A more generous interpretation might see this writing as the recording of a collective experience that has been insufficiently documented, the surfacing in literature of explosive histories that require public airing. Their kind of affective writing can be seen as the exposure of a deep vein in Ukrainian culture, that has been built around loss and trauma. Even the use of rough-edged, often ungrammatical prose mimics the suppressed oral histories that are its inspiration.

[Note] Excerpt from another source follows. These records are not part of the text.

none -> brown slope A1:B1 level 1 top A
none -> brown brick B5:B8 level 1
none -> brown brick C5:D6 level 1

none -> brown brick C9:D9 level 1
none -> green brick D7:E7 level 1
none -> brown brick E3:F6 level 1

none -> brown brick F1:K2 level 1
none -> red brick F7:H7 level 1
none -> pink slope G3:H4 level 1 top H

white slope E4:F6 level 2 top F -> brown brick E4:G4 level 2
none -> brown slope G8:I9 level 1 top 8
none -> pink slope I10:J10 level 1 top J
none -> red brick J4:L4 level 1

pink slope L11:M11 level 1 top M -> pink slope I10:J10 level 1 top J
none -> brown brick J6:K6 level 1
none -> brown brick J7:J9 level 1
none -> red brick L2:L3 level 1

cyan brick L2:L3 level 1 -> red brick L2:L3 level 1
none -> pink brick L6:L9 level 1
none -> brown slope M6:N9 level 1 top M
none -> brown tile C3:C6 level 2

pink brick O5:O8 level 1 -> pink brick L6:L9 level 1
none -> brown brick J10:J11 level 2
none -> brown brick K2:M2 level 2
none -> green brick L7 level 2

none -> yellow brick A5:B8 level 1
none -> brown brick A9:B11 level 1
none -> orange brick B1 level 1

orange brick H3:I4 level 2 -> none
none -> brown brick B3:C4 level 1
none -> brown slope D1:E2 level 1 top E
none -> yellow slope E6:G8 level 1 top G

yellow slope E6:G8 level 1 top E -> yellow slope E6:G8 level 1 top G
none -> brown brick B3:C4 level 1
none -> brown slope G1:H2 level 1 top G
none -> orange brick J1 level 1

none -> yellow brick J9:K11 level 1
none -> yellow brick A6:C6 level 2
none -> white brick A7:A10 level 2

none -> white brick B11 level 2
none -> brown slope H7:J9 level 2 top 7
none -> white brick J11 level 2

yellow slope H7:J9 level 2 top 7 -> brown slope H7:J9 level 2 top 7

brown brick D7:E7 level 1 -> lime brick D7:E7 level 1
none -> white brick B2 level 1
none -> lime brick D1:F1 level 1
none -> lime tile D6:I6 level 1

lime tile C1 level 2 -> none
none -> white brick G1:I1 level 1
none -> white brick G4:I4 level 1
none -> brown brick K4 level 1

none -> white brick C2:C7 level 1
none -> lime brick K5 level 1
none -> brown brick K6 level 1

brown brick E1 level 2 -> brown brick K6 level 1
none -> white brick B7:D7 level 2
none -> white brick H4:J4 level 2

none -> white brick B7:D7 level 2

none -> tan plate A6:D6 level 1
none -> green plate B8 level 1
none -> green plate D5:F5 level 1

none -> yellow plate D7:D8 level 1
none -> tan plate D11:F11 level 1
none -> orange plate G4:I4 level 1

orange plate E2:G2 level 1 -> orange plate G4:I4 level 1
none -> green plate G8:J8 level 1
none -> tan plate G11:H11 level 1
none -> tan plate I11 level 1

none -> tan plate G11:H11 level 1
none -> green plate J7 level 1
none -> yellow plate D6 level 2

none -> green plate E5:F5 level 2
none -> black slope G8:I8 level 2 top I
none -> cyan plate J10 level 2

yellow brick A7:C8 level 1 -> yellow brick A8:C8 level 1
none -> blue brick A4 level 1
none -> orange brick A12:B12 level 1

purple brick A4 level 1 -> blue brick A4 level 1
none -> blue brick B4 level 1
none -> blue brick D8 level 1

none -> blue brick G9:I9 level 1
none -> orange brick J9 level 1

One can understand this writing as a reaction to both the Russification and Westernization that threaten to submerge the national culture. It is the same instinctive recoiling that has urged the "nationalizing" of culture and the incorporation of heterogeneity into a single Ukrainian cultural stream. The tone of much of this work, however, is angry and violent, and there is a danger that the "message" of the new traditionalists will be interpreted as the rejection of pluralism and multiculturalism - precisely the vision that has inspired much of the best in postcolonial writing.  These terms can of course have more than one meaning. The word multiculturalism, for example, describes the official cultural identity of Canada, and Ukrainians in fact played an important role in gaining official recognition for this policy. Proclaimed in 1971 and written into the Multicultural Act in 1988, it has often been considered one of the great achievements of Ukrainians and other minority communities in that country. Whatever the realities of Canadian life, the policy at least aims at the respectful treatment of all cultural communities, and at their successful integration into Canadian society without insistence upon their total assimilation into a homogeneous entity. Acceptance of the policy at the state level has opened up space for a discourse of tolerance and coexistence. The overt rejection of pluralism, multiculturalism, and their simultaneous linking to democracy (as frequently occurs in Pashkovsky's Shchodennyi zhezl), threatens to close this space. The subtext in contemporary Ukrainian literature - pluralism and multiculturalism - is therefore a familiar one for Canadians and for most developed Western societies. It resonates with their own experiences and concerns. This is one reason, it seems to me, why the Orange Revolution captured the Western mind: it was seen as a drama in which liberal, democratic values, and the related ideals of tolerance, pluralism and multiculturalism were key players. Western viewers could therefore identify themselves with participants in this drama, and are still anxiously awaiting to see whether "their" master narrative will prevail. The same drama of competing values appears to be playing itself out in contemporary literature as writers explore the possibilities available for the creation of a modern Ukrainian identity.